Action item> Edit the stretch from "啵啵上限为5，每个需要30蓝量" through "会释放3个柱子。所以最终选择就为光之柱。" by replacing "蓝量" with "法力值" and leaving everything else unchanged, then give only those lines.

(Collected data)
--------------------------------------------------
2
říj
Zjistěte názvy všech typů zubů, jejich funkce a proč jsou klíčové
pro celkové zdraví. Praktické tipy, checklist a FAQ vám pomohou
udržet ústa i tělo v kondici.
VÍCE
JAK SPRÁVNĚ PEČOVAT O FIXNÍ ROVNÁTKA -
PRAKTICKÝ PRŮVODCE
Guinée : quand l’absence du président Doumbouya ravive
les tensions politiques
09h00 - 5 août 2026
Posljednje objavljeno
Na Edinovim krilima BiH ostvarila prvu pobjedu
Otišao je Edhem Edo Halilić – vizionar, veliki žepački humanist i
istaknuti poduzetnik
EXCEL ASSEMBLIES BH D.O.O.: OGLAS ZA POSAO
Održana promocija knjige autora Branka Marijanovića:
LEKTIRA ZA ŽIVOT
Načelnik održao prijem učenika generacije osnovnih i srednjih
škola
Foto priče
--------------------------------------------------
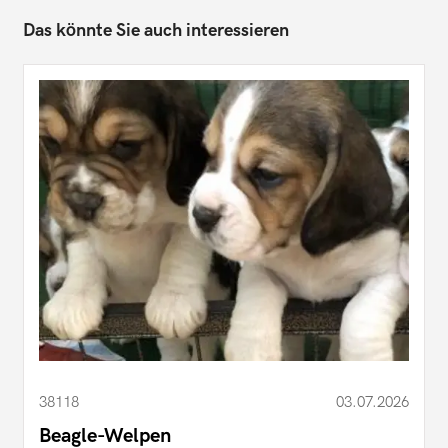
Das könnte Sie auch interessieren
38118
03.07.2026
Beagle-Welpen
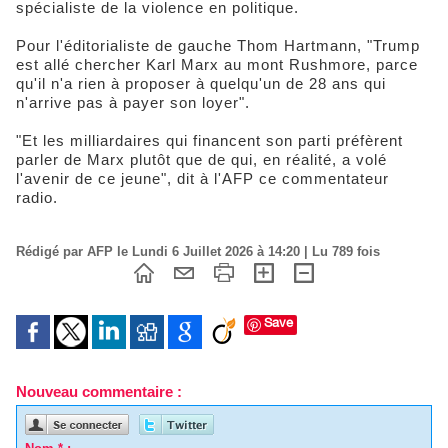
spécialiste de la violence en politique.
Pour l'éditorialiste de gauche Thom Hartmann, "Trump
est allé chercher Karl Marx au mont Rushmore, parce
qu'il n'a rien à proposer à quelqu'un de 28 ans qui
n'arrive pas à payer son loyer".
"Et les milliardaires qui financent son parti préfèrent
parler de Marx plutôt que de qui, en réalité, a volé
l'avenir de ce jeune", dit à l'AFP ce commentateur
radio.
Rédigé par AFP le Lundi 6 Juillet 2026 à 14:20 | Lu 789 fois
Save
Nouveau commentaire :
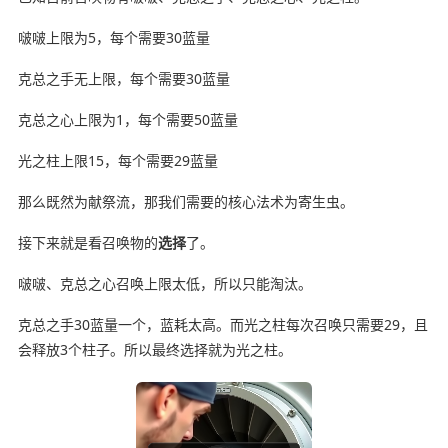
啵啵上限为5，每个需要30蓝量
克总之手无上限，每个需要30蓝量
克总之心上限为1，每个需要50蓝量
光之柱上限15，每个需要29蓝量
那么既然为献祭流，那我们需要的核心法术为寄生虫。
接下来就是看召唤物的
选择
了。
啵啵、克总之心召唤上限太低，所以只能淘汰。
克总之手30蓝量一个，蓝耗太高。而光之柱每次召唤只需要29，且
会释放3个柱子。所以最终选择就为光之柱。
--------------------------------------------------
Output of the task>
啵啵上限为5，每个需要30法力值
克总之手无上限，每个需要30法力值
克总之心上限为1，每个需要50法力值
光之柱上限15，每个需要29法力值
那么既然为献祭流，那我们需要的核心法术为寄生虫。
接下来就是看召唤物的
选择
了。
啵啵、克总之心召唤上限太低，所以只能淘汰。
克总之手30法力值一个，蓝耗太高。而光之柱每次召唤只需要29，且
会释放3个柱子。所以最终选择就为光之柱。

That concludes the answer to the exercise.